Facing pushback from Lebanese officials, UN walks back plan to give aid to Syrian refugees in USD
BEIRUT (AP) — The United Nations announced Saturday that it will suspend a plan to begin making aid payments to Syrian refugees in crisis-wracked Lebanon in dollars, after pushback from Lebanese officials.
Lebanon has been in the throes of a severe financial crisis since 2019, with triple-digit inflation and the domestic currency having lost more than 98% of its market value. An estimated three-quarters of the population is now living in poverty, with refugees having been hit particularly hard.
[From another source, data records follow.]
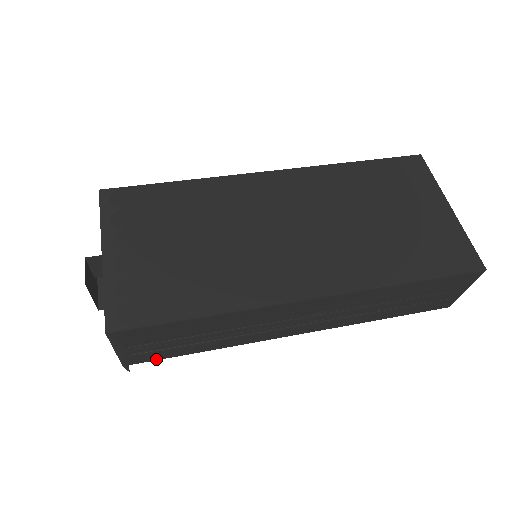
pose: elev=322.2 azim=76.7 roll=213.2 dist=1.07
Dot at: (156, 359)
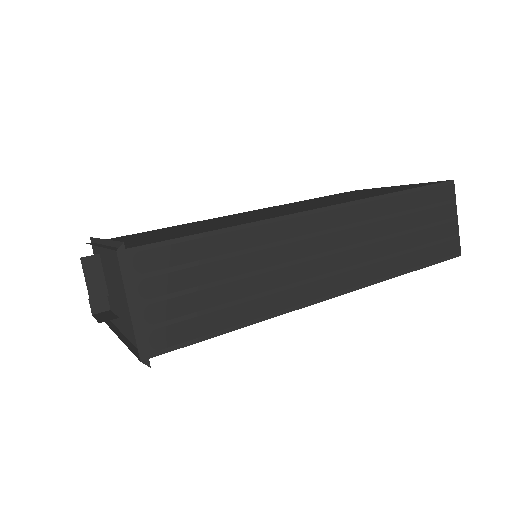
Dot at: (181, 345)
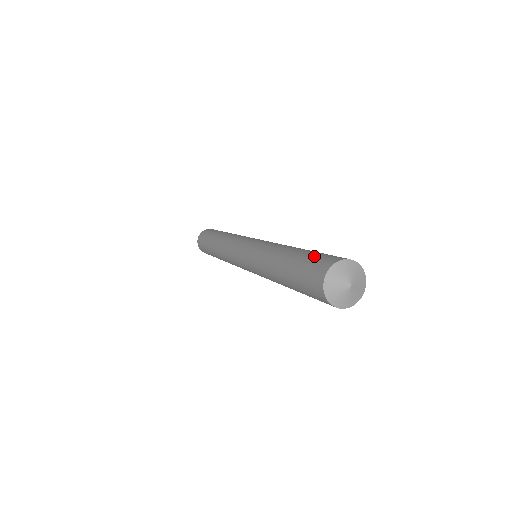
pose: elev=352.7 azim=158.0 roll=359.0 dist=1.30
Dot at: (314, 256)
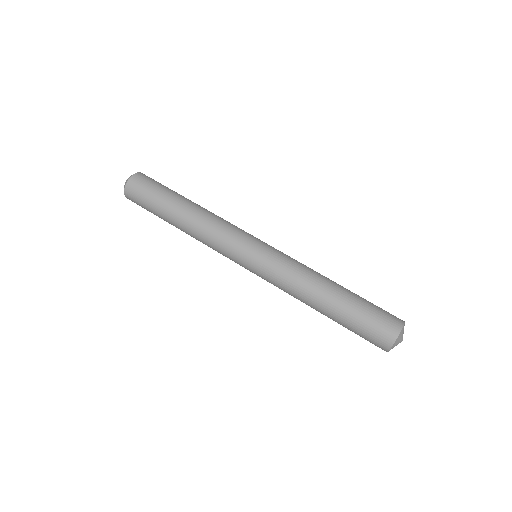
Dot at: (370, 317)
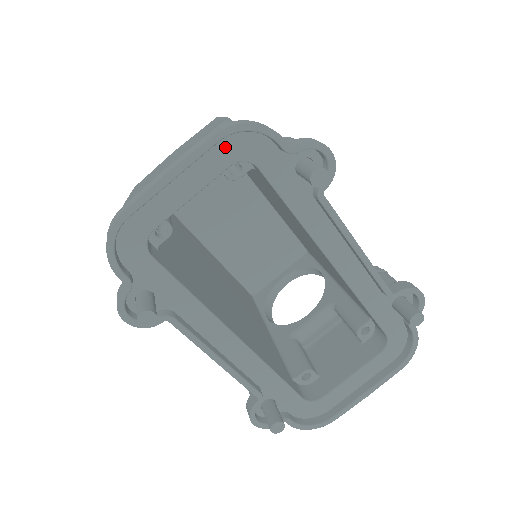
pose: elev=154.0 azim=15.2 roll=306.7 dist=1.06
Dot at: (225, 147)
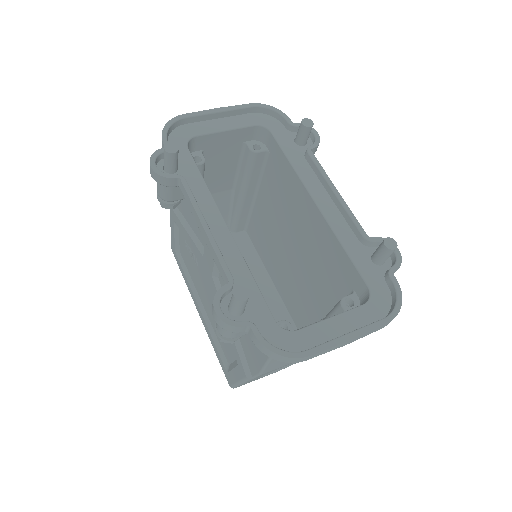
Dot at: (254, 117)
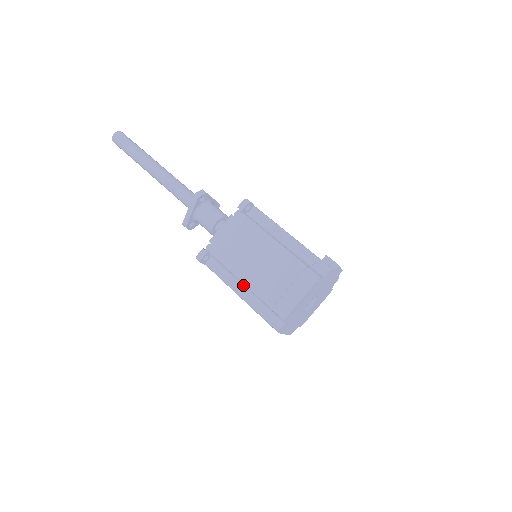
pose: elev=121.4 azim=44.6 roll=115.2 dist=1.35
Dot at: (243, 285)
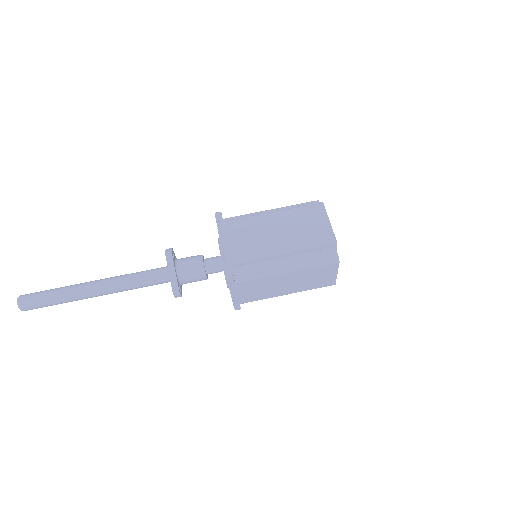
Dot at: (281, 260)
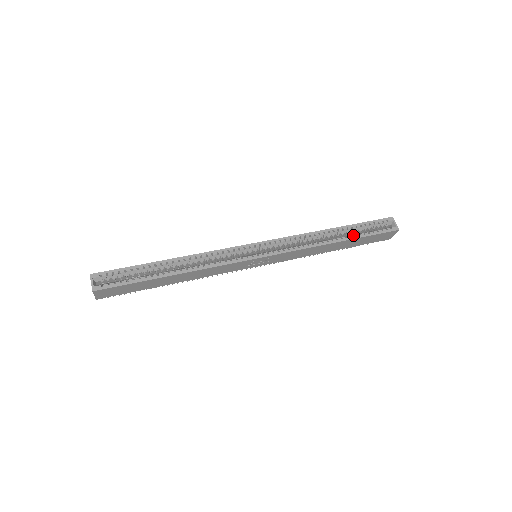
Some 90% of Syrian refugees in Lebanon are below the extreme poverty line, according to a U.N. assessment.
Since the collapse of Lebanon’s currency, U.N. agencies had been paying assistance to refugees in Lebanese pounds.
However, on Wednesday, citing “the rapid depreciation of the pound, increased fluctuations of the exchange rate, and the strain on the financial provider in supplying large volumes of cash in Lebanese pounds” the U.N. refugee agency and the World Food Program, along with the U.N. humanitarian coordinator in Lebanon said they would start giving refugees in Lebanon the option to receive payments in dollars, rather than in Lebanese pounds, with a maximum of $125 per family per month.
Before the announcement, refugee households received a maximum of 8 million pounds per month, worth about $80.
However, on Saturday, the U.N. agencies said that after meetings with Lebanon's caretaker Prime Minister Najib Mikati and caretaker Social Affairs Minister Hector Hajjar, “and based on their requests, a decision has been made to temporarily pause the use of dual currency for next month’s disbursement of cash assistance to refugees.”
Spokespeople for the Humanitarian Coordinator Imran Riza and for UNHCR said that aid payments in Lebanese pounds will continue.
Lebanon’s caretaker Social Affairs Minister Hector Hajjar said at a press conference Friday that Lebanese officials reject paying Syrian refugees in dollars because this “would make them stay in Lebanon.” He added that most of the Syrian refugees in Lebanon are “economic refugees and not refugees who fled because of security and political reasons.”
Also on Friday, the World Bank announced it had approved $300 million in additional financing to provide cash assistance to poor Lebanese families, with some 160,000 households receiving up to $145 per month for 24 months.
Sentiments against Syrian refugees in Lebanon have been on the rise since the economic crisis began and since Syrian government forces took control of much of the neighboring country.
Officials in Lebanon now maintain that it is safe for many of the Syrian refugees to return home. In recent weeks, the Lebanese army launched a series of raids on refugee settlements, arresting and in many cases deporting those found not to have legal residency documents.